The pressures on insurer profit margins won’t end there. The act significantly reduces federal funding for Medicare Advantage plans, the private health plans for senior citizens that health insurers offer as an alternative to original Medicare. Furthermore, the reform legislation will result in an industry tax on health insurance companies and a 40% excise tax on employers and insurers that offer high-cost health plans. Moreover, the act requires states to establish “insurance exchanges” — organized marketplaces that are intended to make the industry more competitive by allowing consumers to more easily comparison shop among insurance plans.
But the greatest pressure driving insurers toward consolidation is coming from the parallel trend among health care providers toward size and scale. With hospital systems and physician practices merging to wield greater bargaining power in their local markets, insurers feel the need to do the same. Such insurer consolidation, according to the Morgan Stanley report, is a clear way for insurers to “diminish the market power of providers.” Simpson and McGinnis, supra.
Most health care experts anticipate consolidation in the pharmaceutical and medical-device industries.

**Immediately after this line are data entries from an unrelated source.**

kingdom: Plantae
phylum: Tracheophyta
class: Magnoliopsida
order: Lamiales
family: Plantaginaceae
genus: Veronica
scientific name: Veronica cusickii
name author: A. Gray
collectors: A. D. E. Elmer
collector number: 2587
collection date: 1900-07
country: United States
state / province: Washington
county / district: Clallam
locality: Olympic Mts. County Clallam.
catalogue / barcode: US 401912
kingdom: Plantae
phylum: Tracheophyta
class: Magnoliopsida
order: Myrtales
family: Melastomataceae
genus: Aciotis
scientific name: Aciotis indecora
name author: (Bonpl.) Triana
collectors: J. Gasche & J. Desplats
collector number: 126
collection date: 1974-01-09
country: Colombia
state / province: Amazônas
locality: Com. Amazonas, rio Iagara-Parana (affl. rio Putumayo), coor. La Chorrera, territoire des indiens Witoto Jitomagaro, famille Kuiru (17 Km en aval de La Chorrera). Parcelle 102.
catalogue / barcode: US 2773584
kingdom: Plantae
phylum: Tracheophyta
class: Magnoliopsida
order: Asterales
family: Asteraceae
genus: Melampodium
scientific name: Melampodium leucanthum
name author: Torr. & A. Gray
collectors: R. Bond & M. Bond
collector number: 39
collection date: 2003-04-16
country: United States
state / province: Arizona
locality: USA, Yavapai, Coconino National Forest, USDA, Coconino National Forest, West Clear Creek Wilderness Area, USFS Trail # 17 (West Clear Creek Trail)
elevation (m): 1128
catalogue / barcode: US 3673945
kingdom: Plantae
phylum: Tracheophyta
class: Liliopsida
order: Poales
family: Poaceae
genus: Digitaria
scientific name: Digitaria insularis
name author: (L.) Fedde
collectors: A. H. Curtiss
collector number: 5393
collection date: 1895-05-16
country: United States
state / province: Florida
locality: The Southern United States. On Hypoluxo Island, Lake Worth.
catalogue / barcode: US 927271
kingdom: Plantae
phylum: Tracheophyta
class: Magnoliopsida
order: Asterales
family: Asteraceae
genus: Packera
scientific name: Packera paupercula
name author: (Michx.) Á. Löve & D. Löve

Many drug manufacturers face looming patent expirations and face the challenge of getting U.S. Food and Drug Administration (FDA) approval for new drugs. Drug companies under such pressure may seek to acquire or merge with peer companies that don’t face patent expiration pressure or have ample new drugs far along in the FDA approval process and ready to go to market.
Of course, some uncertainty remains. Merger activity could be dampened by a continued sluggish economy and restrained access to the credit markets. Moreover, the reform legislation — itself several thousand pages long — is just beginning to be interpreted by regulatory agencies. The resulting regulations will give clarity and detail to the legislation itself, some of which is frustratingly vague.
And any megamergers in the health care industry must clear federal and state antitrust review. The Obama administration has promised to be especially tough in its review of managed care mergers that require federal antitrust consent.
Because it will take time for regulatory clarity to develop — and because many health care dealmakers will need to see at least a few more months of economic stability in order to aggressively pursue deals — most industry observers predict that a true surge in post-reform deals is still a way off. In its recent managed care report, Morgan Stanley sees 2010 as setting the stage for a 2011-2013 consolidation phase, with the next year or so the time during which companies “digest coming reforms and the fundamental backdrop stabilizes.” Simpson and McGinnis, supra.